Methods: Germ-free and conventional rats were pair fed purified phytohemagglutinin lectin (PHA) or equivalent casein in a fully nutritious diet. PHA was instilled into in situ jejunal and ileal loops. Organ weight, length, DNA, protein content, morphometry, and [3H]thymidine uptake into jejunal crypt cells were measured.
Results: A trophic response occurred in the small intestine (jejunum greater than ileum) because of PHA (P < 0.001), was sustained by continued exposure, and was reversible on reinstitution of the control diet (P < 0.05).
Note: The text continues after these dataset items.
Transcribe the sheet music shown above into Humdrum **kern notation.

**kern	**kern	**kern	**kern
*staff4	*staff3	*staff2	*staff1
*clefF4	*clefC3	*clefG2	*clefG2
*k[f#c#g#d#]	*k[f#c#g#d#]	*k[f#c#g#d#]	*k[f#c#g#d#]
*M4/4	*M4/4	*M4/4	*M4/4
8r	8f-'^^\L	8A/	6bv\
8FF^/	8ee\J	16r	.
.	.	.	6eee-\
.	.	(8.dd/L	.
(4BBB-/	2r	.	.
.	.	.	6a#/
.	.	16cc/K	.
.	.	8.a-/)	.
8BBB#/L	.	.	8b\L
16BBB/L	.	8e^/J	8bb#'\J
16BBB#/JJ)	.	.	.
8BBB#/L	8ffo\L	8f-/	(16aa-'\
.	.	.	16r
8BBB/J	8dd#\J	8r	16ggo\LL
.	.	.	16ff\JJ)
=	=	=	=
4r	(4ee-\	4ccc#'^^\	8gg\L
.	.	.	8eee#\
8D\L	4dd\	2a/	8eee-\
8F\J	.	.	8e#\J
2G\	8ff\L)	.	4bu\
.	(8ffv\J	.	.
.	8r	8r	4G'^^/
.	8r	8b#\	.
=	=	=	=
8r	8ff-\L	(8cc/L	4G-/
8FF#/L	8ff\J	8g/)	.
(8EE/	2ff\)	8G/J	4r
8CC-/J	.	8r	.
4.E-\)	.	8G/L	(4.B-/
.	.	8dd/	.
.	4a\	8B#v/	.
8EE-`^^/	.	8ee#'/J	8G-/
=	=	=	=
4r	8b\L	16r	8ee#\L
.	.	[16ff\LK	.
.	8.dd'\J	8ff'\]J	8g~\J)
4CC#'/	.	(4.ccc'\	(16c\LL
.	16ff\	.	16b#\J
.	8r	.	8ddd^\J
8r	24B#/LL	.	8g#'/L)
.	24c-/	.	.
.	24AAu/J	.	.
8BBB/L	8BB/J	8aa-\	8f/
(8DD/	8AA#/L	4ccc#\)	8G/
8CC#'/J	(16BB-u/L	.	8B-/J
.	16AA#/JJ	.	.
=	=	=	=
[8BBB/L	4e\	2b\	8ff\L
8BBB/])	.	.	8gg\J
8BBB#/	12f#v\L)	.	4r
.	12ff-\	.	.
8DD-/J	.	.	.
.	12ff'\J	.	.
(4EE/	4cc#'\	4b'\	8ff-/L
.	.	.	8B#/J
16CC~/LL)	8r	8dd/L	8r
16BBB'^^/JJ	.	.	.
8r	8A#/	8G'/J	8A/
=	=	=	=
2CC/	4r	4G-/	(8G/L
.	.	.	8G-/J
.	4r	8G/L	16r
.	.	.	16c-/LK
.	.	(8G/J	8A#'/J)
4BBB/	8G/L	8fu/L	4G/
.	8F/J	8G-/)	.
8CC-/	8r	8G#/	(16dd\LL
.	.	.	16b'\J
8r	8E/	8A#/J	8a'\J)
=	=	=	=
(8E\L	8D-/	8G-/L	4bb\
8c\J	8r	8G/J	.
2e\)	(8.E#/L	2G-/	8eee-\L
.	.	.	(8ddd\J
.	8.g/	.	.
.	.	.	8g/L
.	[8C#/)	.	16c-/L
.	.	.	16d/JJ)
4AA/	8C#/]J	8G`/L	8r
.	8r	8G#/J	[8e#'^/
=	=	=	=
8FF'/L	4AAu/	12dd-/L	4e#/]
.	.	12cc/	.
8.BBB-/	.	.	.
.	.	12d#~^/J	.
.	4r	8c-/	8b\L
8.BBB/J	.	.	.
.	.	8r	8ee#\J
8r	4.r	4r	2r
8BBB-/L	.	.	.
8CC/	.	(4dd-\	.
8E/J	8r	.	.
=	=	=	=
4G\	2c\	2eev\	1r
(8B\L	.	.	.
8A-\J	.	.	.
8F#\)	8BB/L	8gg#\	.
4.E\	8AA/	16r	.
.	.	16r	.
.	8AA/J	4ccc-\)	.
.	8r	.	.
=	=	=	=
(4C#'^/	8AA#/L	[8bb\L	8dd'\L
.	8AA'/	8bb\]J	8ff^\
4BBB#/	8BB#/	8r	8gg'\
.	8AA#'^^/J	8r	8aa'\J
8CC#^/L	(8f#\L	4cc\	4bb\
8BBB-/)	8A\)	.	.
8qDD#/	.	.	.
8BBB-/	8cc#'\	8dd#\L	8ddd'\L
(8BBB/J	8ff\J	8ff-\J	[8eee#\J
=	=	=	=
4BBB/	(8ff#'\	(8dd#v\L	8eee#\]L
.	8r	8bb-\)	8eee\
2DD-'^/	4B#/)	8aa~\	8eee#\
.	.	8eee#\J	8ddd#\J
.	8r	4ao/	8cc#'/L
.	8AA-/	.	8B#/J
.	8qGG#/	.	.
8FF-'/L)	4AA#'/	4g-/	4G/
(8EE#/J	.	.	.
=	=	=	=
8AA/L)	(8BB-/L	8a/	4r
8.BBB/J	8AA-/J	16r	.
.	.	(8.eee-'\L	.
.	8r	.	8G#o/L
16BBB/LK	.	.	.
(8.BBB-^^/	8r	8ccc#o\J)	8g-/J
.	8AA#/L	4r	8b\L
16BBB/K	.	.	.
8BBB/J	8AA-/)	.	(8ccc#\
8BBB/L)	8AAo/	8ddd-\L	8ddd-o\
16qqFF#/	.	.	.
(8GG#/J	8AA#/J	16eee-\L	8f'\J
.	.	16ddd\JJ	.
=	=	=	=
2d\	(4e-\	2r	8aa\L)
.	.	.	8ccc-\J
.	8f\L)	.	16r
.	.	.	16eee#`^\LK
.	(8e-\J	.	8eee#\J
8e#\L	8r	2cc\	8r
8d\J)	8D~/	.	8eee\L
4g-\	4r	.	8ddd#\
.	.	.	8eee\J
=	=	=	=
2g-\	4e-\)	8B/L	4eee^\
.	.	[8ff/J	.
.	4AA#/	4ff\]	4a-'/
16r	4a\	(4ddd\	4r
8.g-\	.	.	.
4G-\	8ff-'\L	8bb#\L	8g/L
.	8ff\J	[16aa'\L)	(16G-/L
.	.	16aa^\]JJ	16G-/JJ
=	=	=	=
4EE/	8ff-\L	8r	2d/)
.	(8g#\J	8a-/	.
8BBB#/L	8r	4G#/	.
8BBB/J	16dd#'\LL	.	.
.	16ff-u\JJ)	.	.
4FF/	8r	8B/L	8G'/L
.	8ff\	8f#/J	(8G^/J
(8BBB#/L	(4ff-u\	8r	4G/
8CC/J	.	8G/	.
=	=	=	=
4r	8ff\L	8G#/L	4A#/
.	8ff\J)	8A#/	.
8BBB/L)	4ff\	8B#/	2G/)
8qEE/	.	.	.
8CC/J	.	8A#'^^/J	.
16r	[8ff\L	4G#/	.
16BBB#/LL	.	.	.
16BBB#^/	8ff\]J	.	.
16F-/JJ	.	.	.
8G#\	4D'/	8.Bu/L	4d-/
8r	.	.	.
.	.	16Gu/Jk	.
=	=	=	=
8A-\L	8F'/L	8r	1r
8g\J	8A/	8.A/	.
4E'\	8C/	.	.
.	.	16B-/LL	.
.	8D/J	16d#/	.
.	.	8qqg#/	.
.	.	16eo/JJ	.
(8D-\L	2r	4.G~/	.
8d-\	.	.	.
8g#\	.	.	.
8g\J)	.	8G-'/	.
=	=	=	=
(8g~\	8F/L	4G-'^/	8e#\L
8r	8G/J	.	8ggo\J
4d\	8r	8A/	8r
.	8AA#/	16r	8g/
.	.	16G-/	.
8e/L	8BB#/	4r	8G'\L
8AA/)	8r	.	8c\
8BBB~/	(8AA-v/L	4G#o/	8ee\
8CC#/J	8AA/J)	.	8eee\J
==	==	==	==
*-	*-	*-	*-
The intestinal microbial flora in conventional animals that were fed PHA augmented the growth-stimulatory effects of PHA on intestinal weight (P < 0.01). PHA caused fecal protein, fat, and mucous glycoprotein levels (P < 0.001) to increase in germ-free animals. PHA increased jejunal mucosal crypt depth and crypt mitotic activity (P < 0.05); DNA content (P < 0.05) and [3H]thymidine uptake (P < 0.01) into crypt cells was increased. No increase in plasma or tissue content of gastrin, enteroglucagon, or peptide YY was observed on PHA exposure, and there was no increase in organ weight of the liver, kidney, or colon.
Conclusions: PHA stimulated growth of rat small intestine when present in the diet or instilled in the bowel lumen.